Ein alarmierender Anstieg von knapp neun Prozent bei Anzeigen von Sexualdelikten wurde festgestellt, wie die Grünen-Abgeordnete Antje Kapek bemerkte. Die Zahl stieg von 388 Fällen im Jahr 2024 auf 421 im Jahr 2025. Dieser Anstieg ist bereits in den Vorjahren beobachtbar gewesen. Die deliktreichsten Orte sind S-Bahnen, Regionalbahnen sowie U-Bahn-Stationen und Straßenbahnhaltestellen. Unklar bleibt, ob tatsächlich mehr Sexualdelikte begangen werden oder ob die Opfer eher dazu bereit sind, Anzeige zu erstatten.
Eindeutig ist jedoch, dass während die Mehrheit der Täter und Opfer bei Gewaltdelikten und Diebstählen männlich ist, die Situation bei Sexualdelikten anders aussieht. Im Jahr 2025 wurden 407 Opfer registriert, von denen 364 Frauen waren (89 Prozent). Auch unter den Verdächtigen sieht das Bild klar aus: von 174 identifizierten Tätern waren 171 Männer (98 Prozent). Kapek betonte, dass sexualisierte Gewalt im öffentlichen Nahverkehr eine Form der Gewalt von Männern gegen Frauen darstellt.
Die Videoüberwachung scheint der Statistik nach nur marginal bei der Aufklärung dieser Straftaten zu helfen. Nur 29 Straftaten wurden durch die Auswertung von BVG-Videomaterial aufgeklärt, darunter nur fünf Sexualdelikte.
Kapek forderte Maßnahmen zur Verbesserung der Sicherheit in Zügen, Bussen sowie an Haltestellen und Bahnhöfen, um den besorgniserregenden Trend der Sexualdelikte zu stoppen. Die bisherigen Sicherheitsstrategien scheinen nicht auszureichen, um Frauen vor Übergriffen zu schützen. Sie sprach sich auch für die Einführung von Abteilen nur für Frauen in U- und S-Bahnen aus – mindestens als Pilotprojekt. Diese Maßnahme ist in einigen anderen Großstädten weltweit bereits umgesetzt, wurde jedoch in Berlin in der Vergangenheit abgelehnt.

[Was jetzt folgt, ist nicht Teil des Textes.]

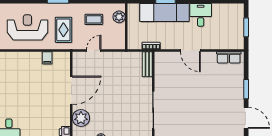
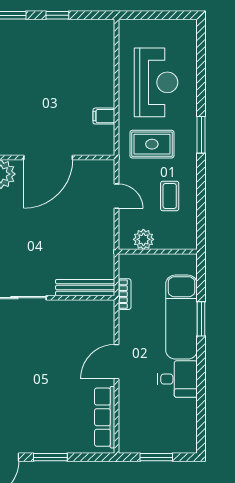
plant: (119, 17) -> (143, 239), moved
row of seats: (229, 57) -> (105, 417), width x1.48
bench: (147, 64) -> (85, 288), width x1.36
door: (71, 90) -> (48, 157), hinge flipped

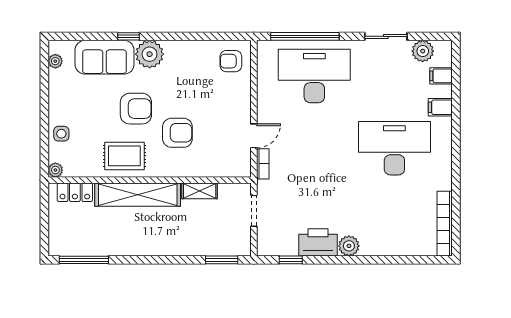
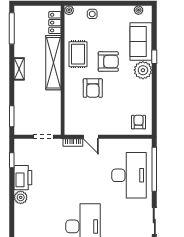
armchair: (136, 109) -> (108, 62), turned -90
shelving: (200, 191) -> (19, 69), moved

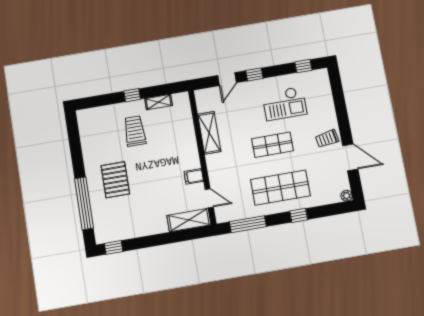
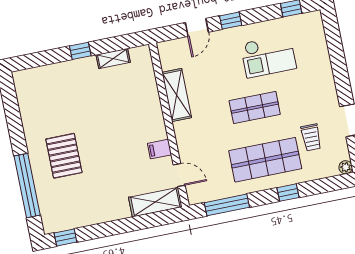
trolley: (135, 131) -> (85, 95), removed
trolley: (327, 139) -> (311, 137), moved, turned -80

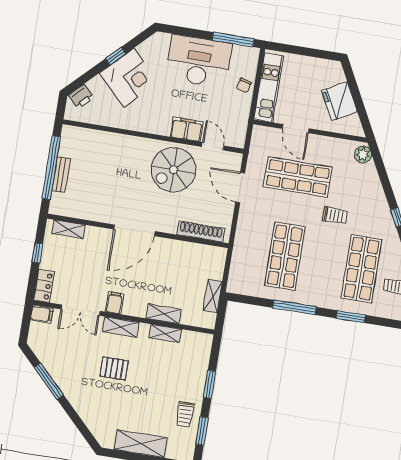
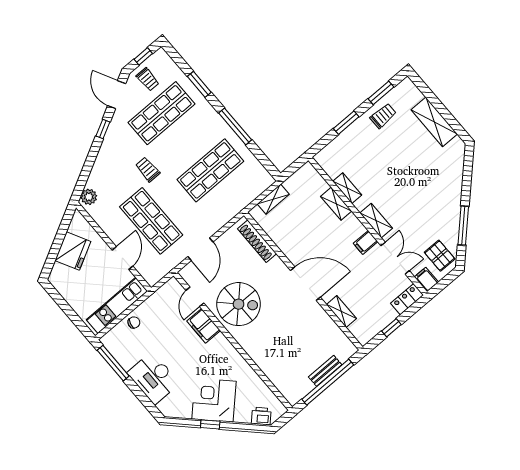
desk: (199, 61) -> (153, 378), width x0.73, depth x0.77
shelving: (69, 229) -> (341, 312), moved
shelving: (213, 296) -> (273, 199), moved
pallet: (114, 368) -> (440, 256), moved

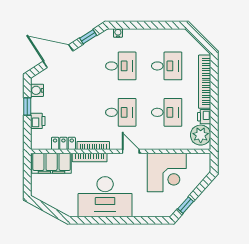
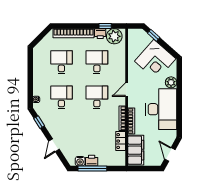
door: (58, 56) -> (54, 145), width x0.53
window: (27, 106) -> (92, 169), width x2.17
printer: (38, 121) -> (92, 161), moved
window: (214, 123) -> (105, 26), added
corner desk: (167, 172) -> (155, 60), moved, turned 132
window: (186, 205) -> (154, 35), moved
door: (46, 208) -> (170, 154), added
plant: (140, 209) -> (171, 82), added

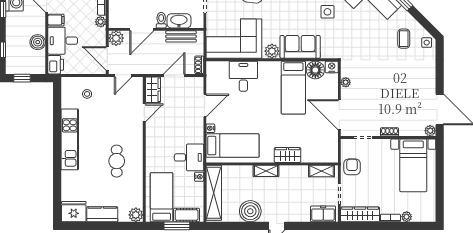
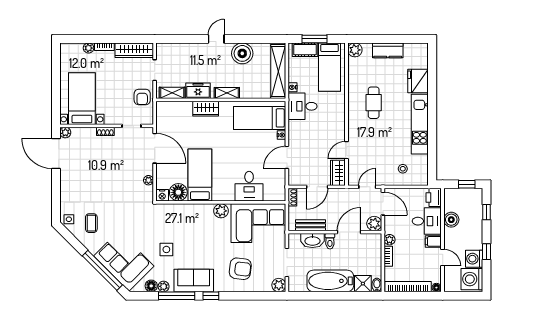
sofa: (300, 47) -> (193, 215), removed
fridge: (74, 212) -> (418, 81), moved, turned 90
freezer: (323, 214) -> (198, 91), moved, turned 180

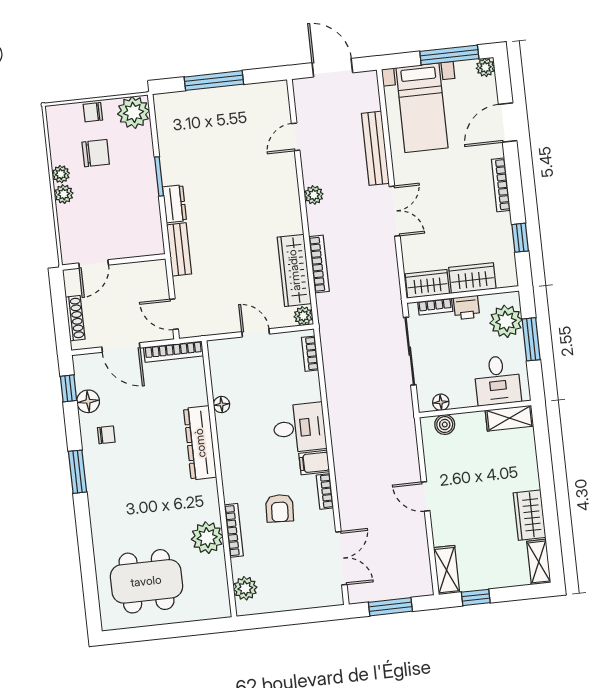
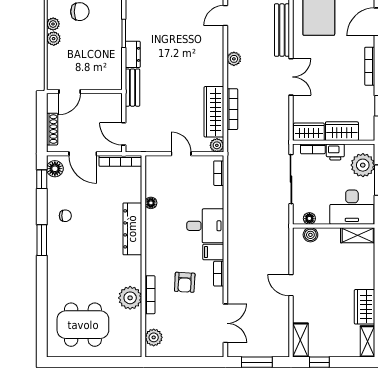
desk: (497, 380) -> (352, 207), width x1.37
floor lamp: (88, 401) -> (55, 169), moved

Die Senatsinnenverwaltung bekräftigte, dass die BVG das Ziel hat, allen Fahrgästen jederzeit eine sichere Fahrt zu gewährleisten. Täglich sind etwa 250 Sicherheitskräfte im gesamten Netz aktiv, und die Bahn beschäftigt über 600 Sicherheitsmitarbeiter in ihren Zügen. Getrennte Bereiche für verschiedene Nutzergruppen sind allerdings nicht geplant, da viele neue U-Bahnzüge ohnehin nicht mehr über separate Waggons verfügen, sondern durchgehend begehbar sind, was solche Lösungen unmöglich macht.